#3 - Desember Tanpa Salju

218 11 4
                                        

Kepulangan Raka ke Indonesia, yang direncanakan akan berlangsung pada akhir tahun nanti (tepat pada ulang tahun Shilla), seperti didukung oleh takdir. Semua urusannya nyaris berjalan mulus. Ia punya jatah libur sebulan lebih hingga pertengahan Januari dan ia punya kesempatan untuk menghindari salju bulan Desember. 

Hanya Michelle yang tidak rela ia pergi.

Wajah Michelle sudah seperti tomat ranum ketika berkata (lebih tepatnya berteriak), "No, you can't! How dare you! Maman dan Julie (adik Michelle) akan melewatkan natal di Paris, they can't wait to meet you!"

"I am sorry," jawab Raka pelan, gelisah di tempat duduknya. Ia dan Michelle tengah duduk berhadapan di antara dua cangkir kopi dan croissants, menghabiskan brunch bersama di sebuah kafe. "Tapi saya harus pulang."

Tangan Michelle mengepal. Raka menatap tangan mungil itu dengan ngeri, takut jika sewaktu-waktu tangan itu melemparinya dengan pisau roti. "No! Why Indonesia? I thought your parents are in LA! I thought you hate that country!"

Mendengar kalimat terakhir, giliran Raka yang kesal. Suaranya berubah jadi lebih dingin. "Michelle, mana mungkin saya membenci negara kelahiran saya sendiri?"

"Kamu pulang karena Shilla, kan? Don't lie to me!"

Deg. 

Untuk menghilangkan kesalahtingkahannya, Raka buru-buru menyesap kopi. Dalam hatinya tumbuh penyesalan. Kenapa dulu ia, dengan bodohnya, bercerita tentang Shilla pada Michelle? "No, I am going there because I just want to."
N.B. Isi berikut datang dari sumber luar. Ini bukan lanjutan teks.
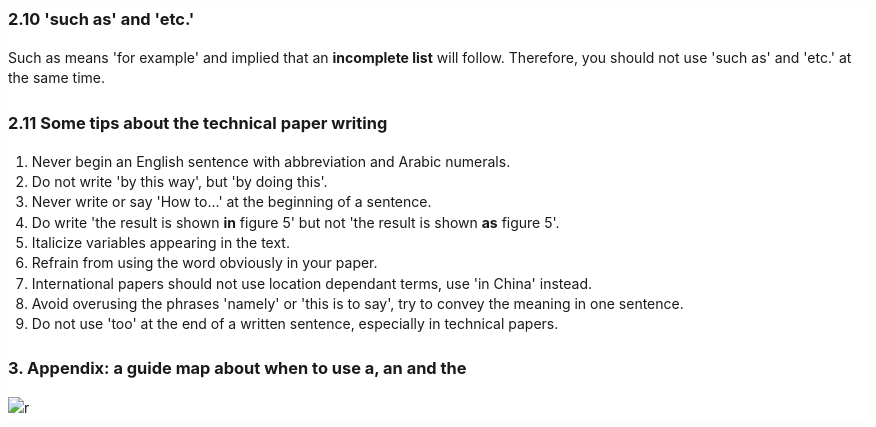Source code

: ### 2.10 'such as' and 'etc.'

Such as means 'for example' and implied that an **incomplete list** will follow. Therefore, you should not use 'such as' and 'etc.' at the same time.

### 2.11 Some tips about the technical paper writing

1. Never begin an English sentence with abbreviation and Arabic numerals.
2. Do not write 'by this way', but 'by doing this'.
3. Never write or say 'How to...' at the beginning of a sentence.
4. Do write 'the result is shown **in** figure 5' but not 'the result is shown **as** figure 5'.
5. Italicize variables appearing in the text.
6. Refrain from using the word obviously in your paper.
7. International papers should not use location dependant terms, use 'in China' instead.
8. Avoid overusing the phrases 'namely' or 'this is to say', try to convey the meaning in one sentence.
9. Do not use 'too' at the end of a written sentence, especially in technical papers.

### 3. Appendix: a guide map about when to use a, an and the

![](https://pic.imgdb.cn/item/6278c74e0947543129f71c6d.png)r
Selama beberapa detik, Michelle mengatur napasnya. Kemudian ia menunjukkan jari manisnya yang dilingkari cincin. "I am your fiancé, and--for God's sake--I. Love. You."

Raka mengangguk. Getir. "I know."

Tidak ada percakapan lagi. Mereka ditelan kebisuan, Michelle disergap amarah, dan Raka dibuat pusing oleh pikirannya sendiri. Ia menatap wajah Michelle yang masih dipulas make-up setelah pemotretan dengan sebuah brand dari London. Wajah itu cantik, tapi kecut.

Raka bertanya-tanya pada dirinya sendiri, Gue emang kangen Shilla. Kadang-kadang gue pengin ketemu dia. Tapi gue masih sayang sama Michelle, kan?

Nggak ada yang berubah, kan?

.

Nggak ada yang berubah, kan?

Pertanyaan itu tidak pernah meninggalkan batin Raka. Tidak sekali pun. Tidak ketika ia nyaris dihantam oleh ujung Louboutin Michelle. Tidak ketika Maman menghujani telinganya dengan omelan panjang berbahasa Prancis campur Belanda. Tidak ketika ia menumpang taksi menuju bandara. 

Tidak pula sekarang, ketika pesawatnya baru saja mendarat di Changi, Singapura. Tempat transit. 

Sambil menunggu pesawat selanjutnya, Raka berbaring di snooze lounge. Sekelilingnya cukup ramai, namun ia merasa seperti sendiri. Nggak ada yang berubah, kan? Gue ke Jakarta cuma untuk reuni sama Putri, Olga, dan Shilla, kan, sebelum akhirnya balik ke Paris? 

Kembali ke Michelle? 

Lewat kaca jendela di hadapannya, yang menjadi pembatas antara bagian dalam dan luar bandara, Raka menatap langit subuh. Warnanya biru kehitaman, bercampur dengan sedikit pendar jingga di ufuk timur. Bulan sisa semalam masih membayang, sama seperti sebuah tanda tanya yang kini melayang di pikirannya. 

.

Kedatangan Raka di Soekarno-Hatta disambut spesial oleh Olga, sang kacung penjemput merangkap sopir. Sudah sejak satu jam yang lalu Olga berdiri di kerumunan para penjemput sambil mengacung-acungkan kertas karton berhias emoticon hati berwarna merah dengan heboh. Bienvenue en Indonésie, Mr. Raka Wirajaya.